Warum gerade neue Mobilität so viele Irrtümer produziert

Der Boom der elektrischen Roller hat Städte verändert. Wege wurden kürzer, spontane Fahrten leichter und der Nahbereich bekam ein neues Tempo. Diese Freiheit hat ihren Reiz. Sie verführt aber auch zu einem lässigen Umgang mit Regeln. Wer auf einem E-Scooter steht, fühlt sich meist nicht wie ein klassischer Verkehrsteilnehmer. Man sitzt nicht im Auto. Man schwitzt nicht wie auf dem Fahrrad. Es wirkt locker, fast beiläufig. Genau dieser Eindruck prägt das Verhalten vieler E-Scooter-Fahrer. Sie wechseln spontan die Spur, nehmen die Abkürzung über den Gehweg oder fahren noch schnell bei Rot über die Kreuzung. Auf der Straße ist es ein Verstoß.

Dazu kommt ein kultureller Effekt.

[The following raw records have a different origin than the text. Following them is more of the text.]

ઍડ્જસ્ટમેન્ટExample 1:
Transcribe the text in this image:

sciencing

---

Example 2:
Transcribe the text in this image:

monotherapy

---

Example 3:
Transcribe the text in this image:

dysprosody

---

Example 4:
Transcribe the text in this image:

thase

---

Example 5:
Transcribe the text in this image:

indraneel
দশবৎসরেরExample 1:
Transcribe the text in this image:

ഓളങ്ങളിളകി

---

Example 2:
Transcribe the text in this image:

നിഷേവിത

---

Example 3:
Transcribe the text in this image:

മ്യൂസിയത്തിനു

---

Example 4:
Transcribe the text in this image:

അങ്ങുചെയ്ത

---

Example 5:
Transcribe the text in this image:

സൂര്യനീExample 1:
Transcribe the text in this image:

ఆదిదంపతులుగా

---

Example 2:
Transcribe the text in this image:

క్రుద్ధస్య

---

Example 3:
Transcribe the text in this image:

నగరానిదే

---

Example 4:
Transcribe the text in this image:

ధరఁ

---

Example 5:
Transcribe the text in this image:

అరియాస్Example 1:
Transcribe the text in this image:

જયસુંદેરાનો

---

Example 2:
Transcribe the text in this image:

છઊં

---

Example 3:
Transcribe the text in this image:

E-Scooter wurden anfangs oft als Symbol für urbane Leichtigkeit verkauft. Diese Bilder halten sich bis heute. Das Recht funktioniert anders. Es fragt nicht nach Stil, sondern nach Regeln. Viele junge Nutzer lernen sie nie richtig. Ältere steigen ebenfalls auf und verlassen sich auf Gefühl oder Erfahrung aus anderen Fahrzeugen. Beides reicht nicht. Wer sicher unterwegs sein will, muss die Besonderheiten kennen. Kleine Räder reagieren empfindlich auf Kanten, Nässe und Schlaglöcher. Ein harter Bremsimpuls kann den Körper aus dem Gleichgewicht bringen. Gerade deshalb ist Routine so wichtig. Wer aufmerksam fährt, bleibt meist unauffällig. Wer nur schnell durchkommen will, sammelt Risiken und verliert Klarheit.

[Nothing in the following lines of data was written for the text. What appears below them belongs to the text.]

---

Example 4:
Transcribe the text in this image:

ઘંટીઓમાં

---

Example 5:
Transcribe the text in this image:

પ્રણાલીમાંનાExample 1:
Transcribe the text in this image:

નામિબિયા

Kontrolle als Warnung und als nüchterner Realitätscheck

Die Aktion in Potsdam war mehr als eine Serie von Blicken auf Kennzeichen. Sie zeigte, wie groß die Lücke zwischen Nutzung und Wissen geworden ist. Viele Menschen verwenden E-Scooter täglich, behandeln sie aber gedanklich wie harmlose Geräte für den letzten Kilometer. Genau dieser Widerspruch fällt im Kontakt mit der Polizei auf. Plötzlich geht es um Vorschriften, Verantwortung und mögliche Folgen. Für E-Scooter-Fahrer ist das unangenehm, aber oft lehrreich. Wer kontrolliert wird, merkt schnell, dass schon ein kleiner Mangel spürbare Konsequenzen haben kann.

Das muss nicht immer in Strafen enden. Manchmal reicht ein Hinweis. Trotzdem bleibt die Botschaft klar. Wer am Straßenverkehr teilnimmt, trägt Verantwortung. Es spielt keine Rolle, ob der Weg nur fünf Minuten dauert. Auch eine kurze Fahrt kann einen Unfall auslösen, wenn Technik, Tempo oder Verhalten nicht stimmen. Die Kontrolle erinnert an etwas sehr Einfaches. Moderne Mobilität spart Wege, aber keine Regeln. Wer das ernst nimmt, fährt ruhiger und sicherer. Genau darin liegt der Wert solcher Aktionen. Sie bremsen nicht nur Fehlverhalten. Sie holen ein Verkehrsmittel aus der Grauzone des Alltags zurück in die Realität. Dort gelten dieselben Grundsätze wie überall sonst: Rücksicht, Klarheit und ein wacher Blick. Am Ende profitieren davon alle, nicht nur E-Scooter-Fahrer selbst.